Yamada T, Nakao K, Itoh H, Morii N, Shiono S, Sakamoto M, Sugawara A, Saito Y, Mukoyama M, Arai H
Department of Medicine, Kyoto University School of Medicine, Japan.
Hypertension. 1988 Feb;11(2 Pt 2):I80-3. doi: 10.1161/01.hyp.11.2_pt_2.i80.

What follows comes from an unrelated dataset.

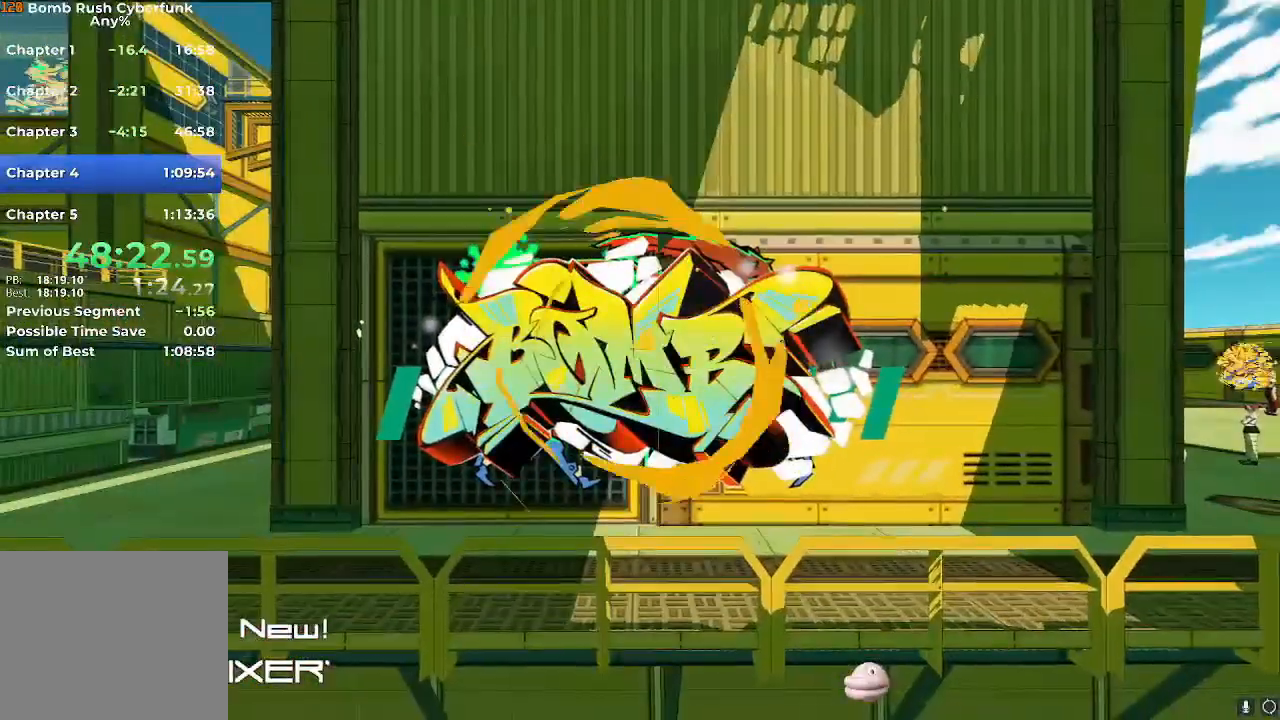
{"buttons": ["R2"], "left_stick": "up", "right_stick": "center", "events": []}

The effects of leumorphin, a kappa-agonist derived from proenkephalin B (neoendorphin and dynorphin precursor), on vasopressin secretion were studied under basal and stimulated conditions in conscious, unrestrained rats. Intracerebroventricular injection of leumorphin (60 or 600 pmol) significantly inhibited basal vasopressin secretion. The vasopressin response induced by intracerebroventricular injection of angiotensin II (100 pmol) was significantly suppressed, in a dose-dependent fashion, by the simultaneous intracerebroventricular injection of leumorphin (6, 60, or 600 pmol). Intravenous pretreatment with naloxone (0.5 mg/kg body weight) diminished the inhibitory action of leumorphin (60 pmol) on vasopressin secretion. Moreover, naloxone (0.5 mg/kg body weight) prolonged the vasopressin secretion induced by intracerebroventricular injection of angiotensin II (100 pmol). These results indicate that leumorphin possesses a potent inhibitory effect on vasopressin secretion and that, alone or in combination with other endogenous opioid peptides, it plays an important role in the control of vasopressin secretion.
在清醒、无束缚的大鼠的基础和刺激条件下,研究了亮啡肽(一种源自脑啡肽原B(新内啡肽和强啡肽前体)的κ激动剂)对血管加压素分泌的影响。脑室内注射亮啡肽(60或600皮摩尔)可显著抑制基础血管加压素分泌。脑室内同时注射亮啡肽(6、60或600皮摩尔)以剂量依赖的方式显著抑制了脑室内注射血管紧张素II(100皮摩尔)诱导的血管加压素反应。静脉内预先注射纳洛酮(0.5毫克/千克体重)可减弱亮啡肽(60皮摩尔)对血管加压素分泌的抑制作用。此外,纳洛酮(0.5毫克/千克体重)可延长脑室内注射血管紧张素II(100皮摩尔)诱导的血管加压素分泌。这些结果表明,亮啡肽对血管加压素分泌具有强大的抑制作用,并且单独或与其他内源性阿片肽联合使用时,它在血管加压素分泌的控制中起重要作用。